Crises nacionais e o que interessa à Europa

Na mesma semana em que na Assembleia da República se começava a discutir a viabilidade ou não do Orçamento do Estado para 2022, a Comissão Europeia apresentava ao Parlamento Europeu o seu programa de trabalho para o ano que vem.

Para o sucesso do Orçamento nacional basta que metade mais um dos deputados na Assembleia da República não vote contra. E o governo terá sempre, porque é essa a natureza da política nacional, quase metade do parlamento contra o seu Orçamento.

Onde o Estado vai buscar dinheiro e onde o decide gastar é o centro da política nacional. Sobretudo quando a legislação é, cada vez mais, a continuação da legislação europeia, seja por transposição seja por aplicação direta.

Pelo contrário, é exatamente por isso, o mais importante da Europa é a definição das políticas que a Comissão Europeia vai avançar no próximo ano. Apesar de em Portugal acharmos que o que importa mesmo são os fundos.

Não é que na União Europeia a discussão do Orçamento seja menos importante. É tão relevante e difícil que só se faz uma vez a cada sete anos. Não havendo impostos europeus que contem, é quando se discute se uns países (mais ricos) devem fazer mais ou menos transferências para os outros (não tão ricos). E depois, uma vez por ano, discutem-se políticas. Foi isso que começou a fazer-se na semana passada, quando Ursula von der Leyen apresentou o seu programa de trabalho para 2022.

Para quem não olhe para a Europa apenas como um porquinho mealheiro, esta discussão é, insista-se, essencial. Daqui sai o que mais nos condiciona. Muito mais do que os fundos.

Solidificando o que tem sido a tendência, a Comissão Europeia continua a apostar em impor uma redução de emissões de CO2, com consequência em quase todas as atividades económicas. E por mais que isso impacte no imediato, não vai haver retrocesso. mas pode haver diversidade.

Na transição digital, confirma-se a vontade de criar capacidade de produção de microchips na Europa, uma maior utilização do espaço para comunicações, e tentar reforçar a cibersegurança europeia. Além de se manter o interesse na definição das normas da inteligência artificial. A Europa quer ter relevância nesta economia.
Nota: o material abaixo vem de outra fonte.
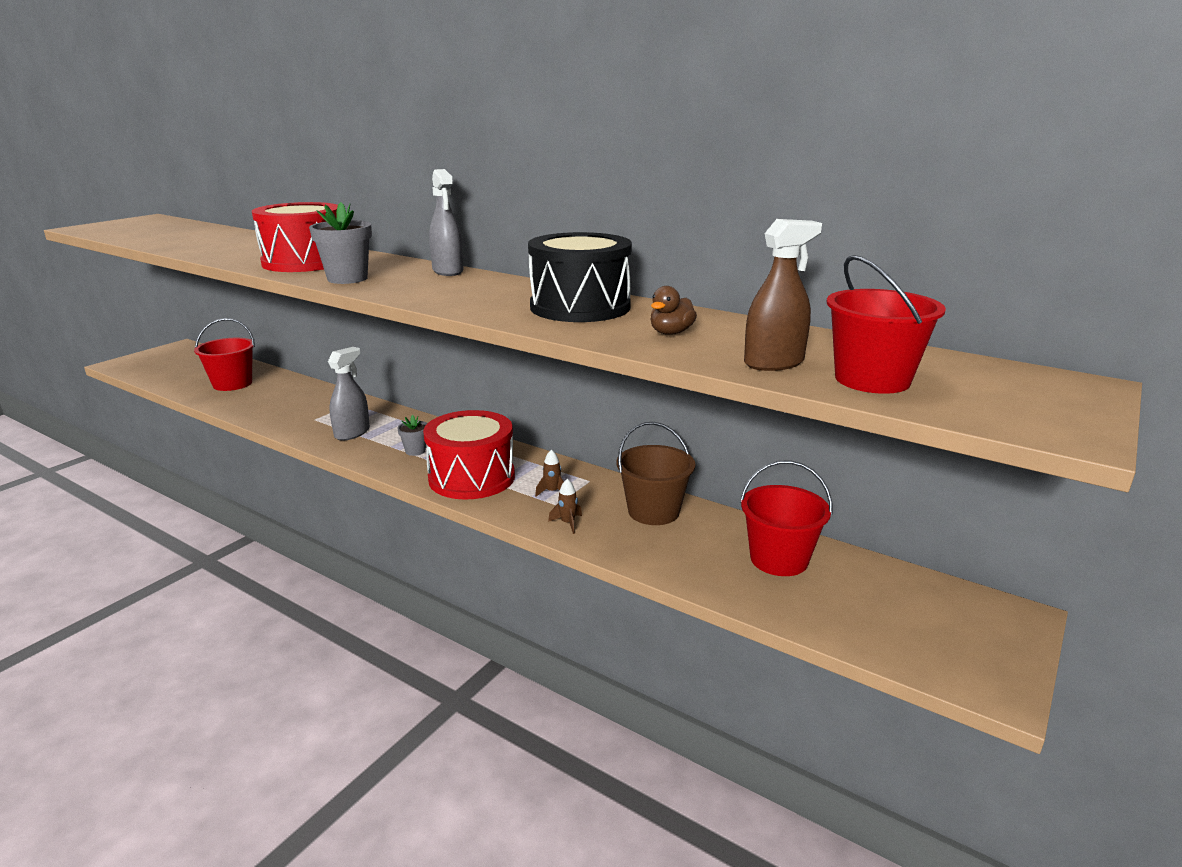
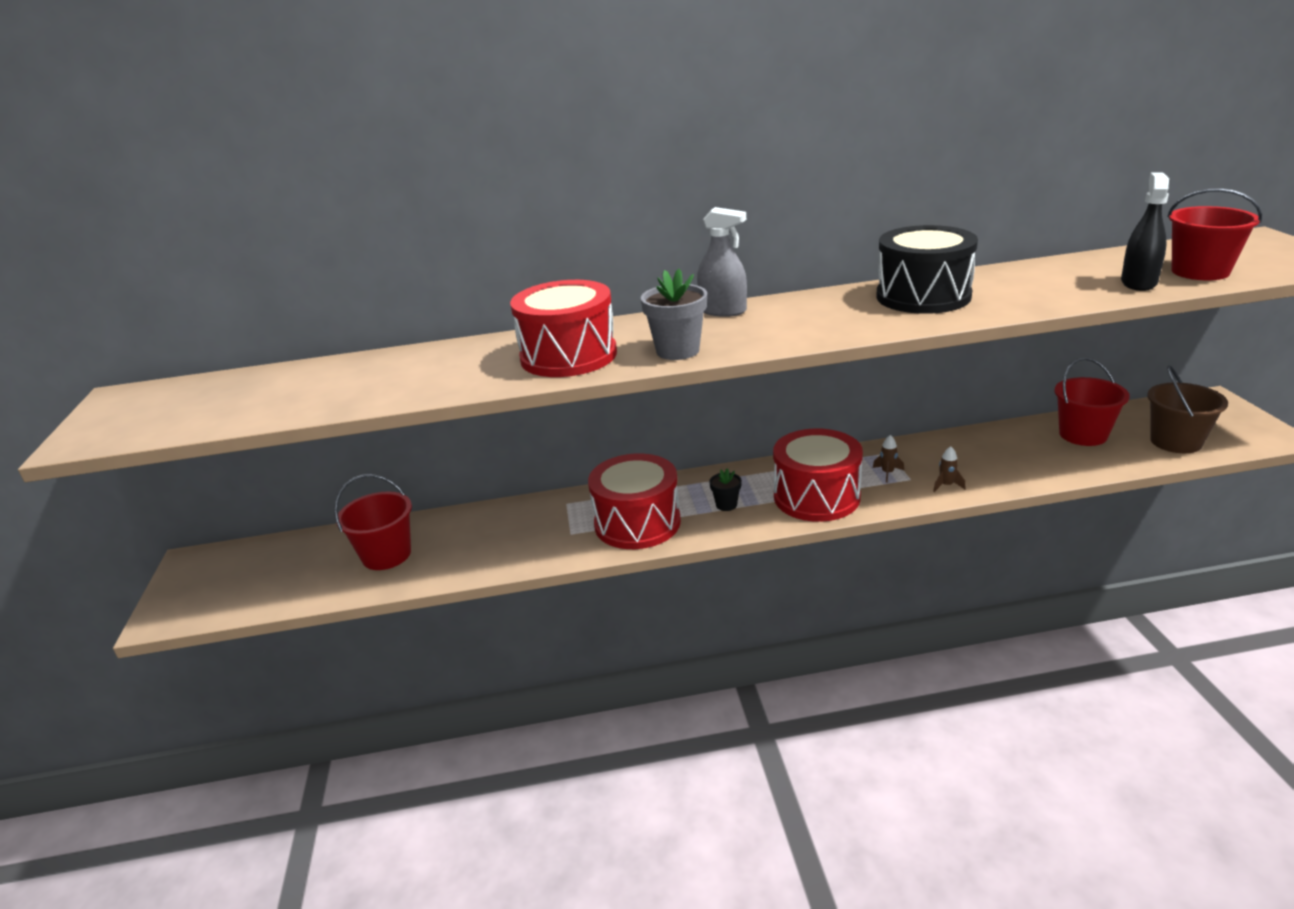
camera: 40 degrees left, 5 degrees up
grey spray bottle [328,347,370,440] -> red drum [588,454,681,549]
grey flower pot [397,415,427,456] -> black flower pot [709,468,742,511]
brown bucket [617,422,695,525] -> brown bucket moved to [1147,365,1228,453]
brown duck [651,286,697,335] -> none
brown spray bottle [744,219,822,371] -> black spray bottle [1121,172,1169,291]

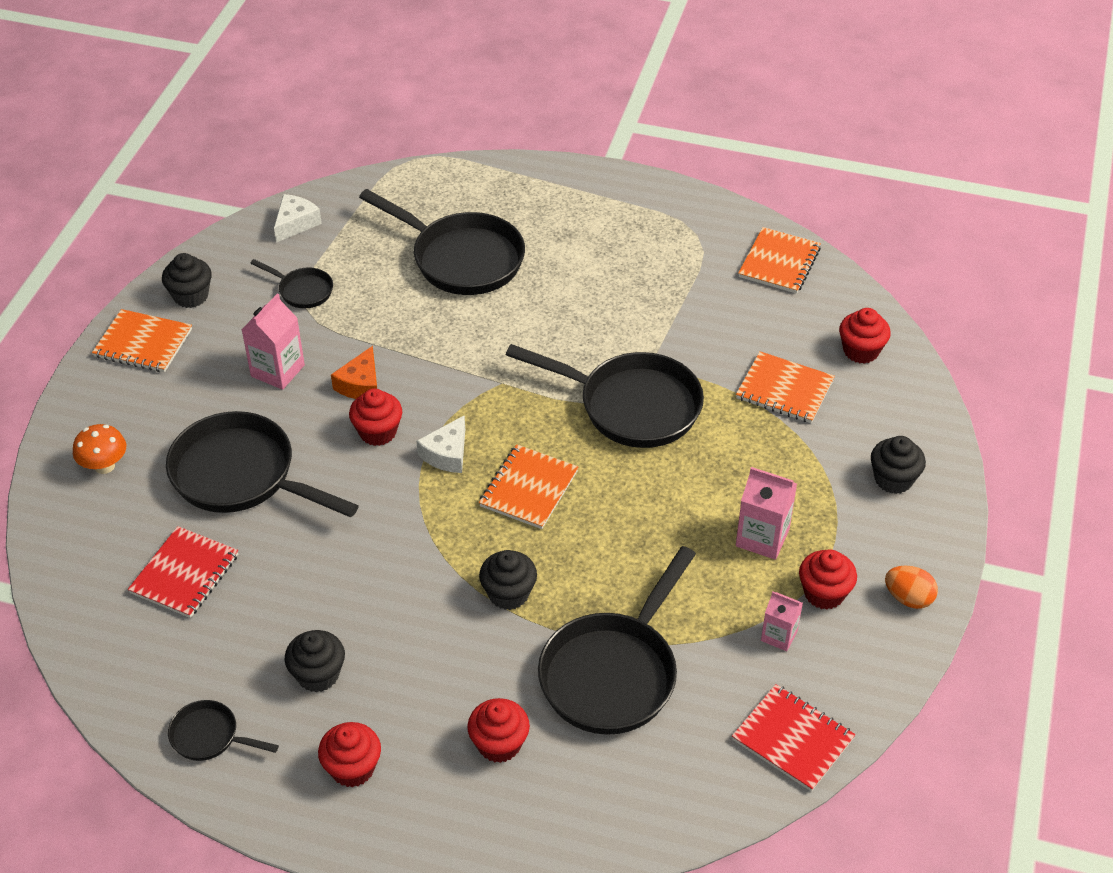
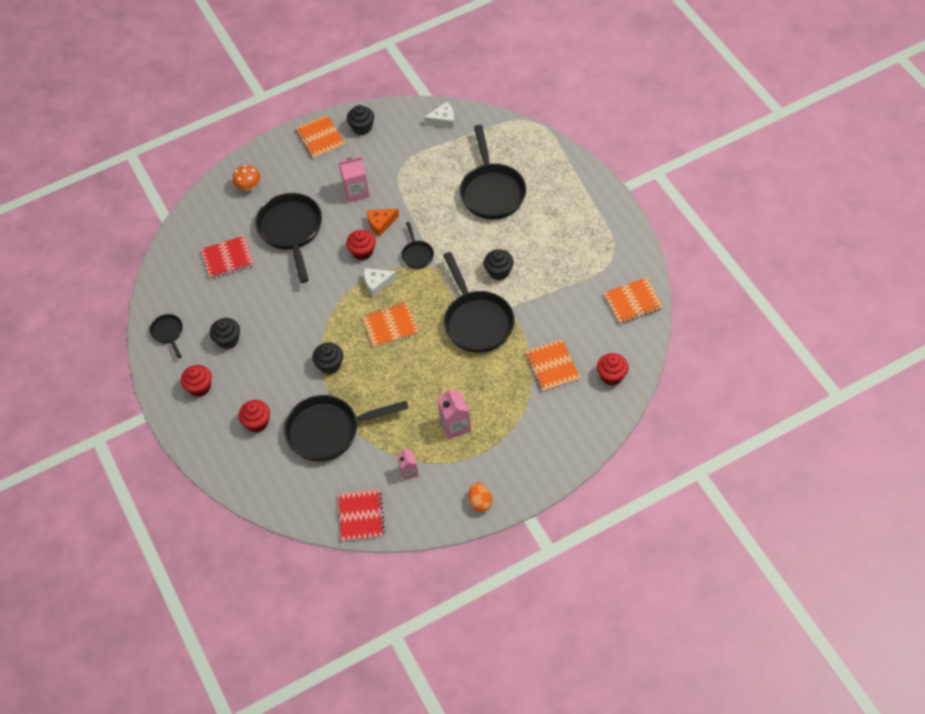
camera: 50 degrees right, 10 degrees up
black pan [250,259,333,309] -> black pan moved to [401,222,434,269]
red cupcake [799,549,857,610] -> none
black cupcake [871,436,926,494] -> black cupcake moved to [484,249,514,280]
Como previsto, vai avançar o acordo sobre as regras de tributação globais. Que vão pesar em algumas empresas que otimizam ao limite a eficiência fiscal mas, sobretudo, vão penalizar alguns orçamentos nacionais de países mais pequenos em benefício de outros já mais ricos.

Sem surpresa, depois do que aconteceu no Afeganistão e no negócio dos submarinos, prossegue a conversa sobre a União Europeia de Defesa. O que isto vai ser, com quem e apesar de quem, é fundamental na definição de aliados e adversários europeus. Está em curso uma redefinição geopolítica e esta é uma das peças mais importantes. Tomemos atenção ou não.

A que acresce a consciência de que é necessário lidar com a pressão interna que desafia a harmonia jurídica da UE e, pior, alguns dos seus valores fundamentais.

Enquanto a Europa for uma União de Estados, há sempre a expectativa de que governos e administrações públicas verifiquem o interesse nacional em todo este processo. E, do outro lado, que os deputados sejam tão europeus quanto nacionais. Espera-se que sim. Mas, pelo caminho, podíamos discutir o tema por cá. Discutir se as propostas da Comissão Europeia são do interesse de Portugal não tem nada de anti ou menos europeu. Não as discutir é que sim, é pouco. Europeu e nacional. Mas é o que (não) fazemos.